▶ **EXERCISE INSTRUCTIONS**: Copy every line below precisely, leaving nothing out.

▶ **INPUT DATA**:
= = = = = = =

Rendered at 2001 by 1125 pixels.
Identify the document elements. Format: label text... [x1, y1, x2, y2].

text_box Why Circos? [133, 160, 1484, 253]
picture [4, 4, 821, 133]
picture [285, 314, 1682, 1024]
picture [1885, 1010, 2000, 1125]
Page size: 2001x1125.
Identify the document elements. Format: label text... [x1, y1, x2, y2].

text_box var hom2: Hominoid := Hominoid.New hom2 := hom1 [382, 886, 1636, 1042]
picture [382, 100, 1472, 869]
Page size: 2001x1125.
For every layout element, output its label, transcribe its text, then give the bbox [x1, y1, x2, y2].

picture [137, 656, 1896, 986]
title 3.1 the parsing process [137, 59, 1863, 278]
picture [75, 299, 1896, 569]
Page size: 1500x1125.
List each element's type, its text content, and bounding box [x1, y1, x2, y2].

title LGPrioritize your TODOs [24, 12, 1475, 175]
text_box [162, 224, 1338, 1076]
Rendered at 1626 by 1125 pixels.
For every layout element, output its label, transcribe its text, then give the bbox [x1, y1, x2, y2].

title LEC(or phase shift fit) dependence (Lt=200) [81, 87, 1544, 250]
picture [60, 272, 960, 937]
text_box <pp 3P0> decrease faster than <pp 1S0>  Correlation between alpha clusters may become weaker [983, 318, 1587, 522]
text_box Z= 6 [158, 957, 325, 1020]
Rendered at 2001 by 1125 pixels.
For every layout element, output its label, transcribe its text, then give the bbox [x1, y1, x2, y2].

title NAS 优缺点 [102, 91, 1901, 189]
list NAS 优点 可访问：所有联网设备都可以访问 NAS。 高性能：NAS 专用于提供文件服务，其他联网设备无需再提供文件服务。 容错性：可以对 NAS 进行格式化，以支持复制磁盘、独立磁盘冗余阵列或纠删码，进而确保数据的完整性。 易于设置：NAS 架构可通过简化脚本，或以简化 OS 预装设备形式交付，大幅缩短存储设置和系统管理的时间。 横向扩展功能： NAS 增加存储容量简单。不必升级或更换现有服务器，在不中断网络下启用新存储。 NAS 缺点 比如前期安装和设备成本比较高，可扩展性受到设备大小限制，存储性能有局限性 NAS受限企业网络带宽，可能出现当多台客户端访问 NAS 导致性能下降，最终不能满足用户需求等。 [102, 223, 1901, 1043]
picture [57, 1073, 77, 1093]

= = = = = = =

▶ **RESULT OF THE EXERCISE**:
Rendered at 2001 by 1125 pixels.
Identify the document elements. Format: label text... [x1, y1, x2, y2].

text_box Why Circos? [133, 160, 1484, 253]
picture [4, 4, 821, 133]
picture [285, 314, 1682, 1024]
picture [1885, 1010, 2000, 1125]
Page size: 2001x1125.
Identify the document elements. Format: label text... [x1, y1, x2, y2].

text_box var hom2: Hominoid := Hominoid.New hom2 := hom1 [382, 886, 1636, 1042]
picture [382, 100, 1472, 869]
Page size: 2001x1125.
For every layout element, output its label, transcribe its text, then give the bbox [x1, y1, x2, y2].

picture [137, 656, 1896, 986]
title 3.1 the parsing process [137, 59, 1863, 278]
picture [75, 299, 1896, 569]
Page size: 1500x1125.
List each element's type, its text content, and bounding box [x1, y1, x2, y2].

title LGPrioritize your TODOs [24, 12, 1475, 175]
text_box [162, 224, 1338, 1076]
Rendered at 1626 by 1125 pixels.
For every layout element, output its label, transcribe its text, then give the bbox [x1, y1, x2, y2].

title LEC(or phase shift fit) dependence (Lt=200) [81, 87, 1544, 250]
picture [60, 272, 960, 937]
text_box <pp 3P0> decrease faster than <pp 1S0>  Correlation between alpha clusters may become weaker [983, 318, 1587, 522]
text_box Z= 6 [158, 957, 325, 1020]
Rendered at 2001 by 1125 pixels.
For every layout element, output its label, transcribe its text, then give the bbox [x1, y1, x2, y2].

title NAS 优缺点 [102, 91, 1901, 189]
list NAS 优点 可访问：所有联网设备都可以访问 NAS。 高性能：NAS 专用于提供文件服务，其他联网设备无需再提供文件服务。 容错性：可以对 NAS 进行格式化，以支持复制磁盘、独立磁盘冗余阵列或纠删码，进而确保数据的完整性。 易于设置：NAS 架构可通过简化脚本，或以简化 OS 预装设备形式交付，大幅缩短存储设置和系统管理的时间。 横向扩展功能： NAS 增加存储容量简单。不必升级或更换现有服务器，在不中断网络下启用新存储。 NAS 缺点 比如前期安装和设备成本比较高，可扩展性受到设备大小限制，存储性能有局限性 NAS受限企业网络带宽，可能出现当多台客户端访问 NAS 导致性能下降，最终不能满足用户需求等。 [102, 223, 1901, 1043]
picture [57, 1073, 77, 1093]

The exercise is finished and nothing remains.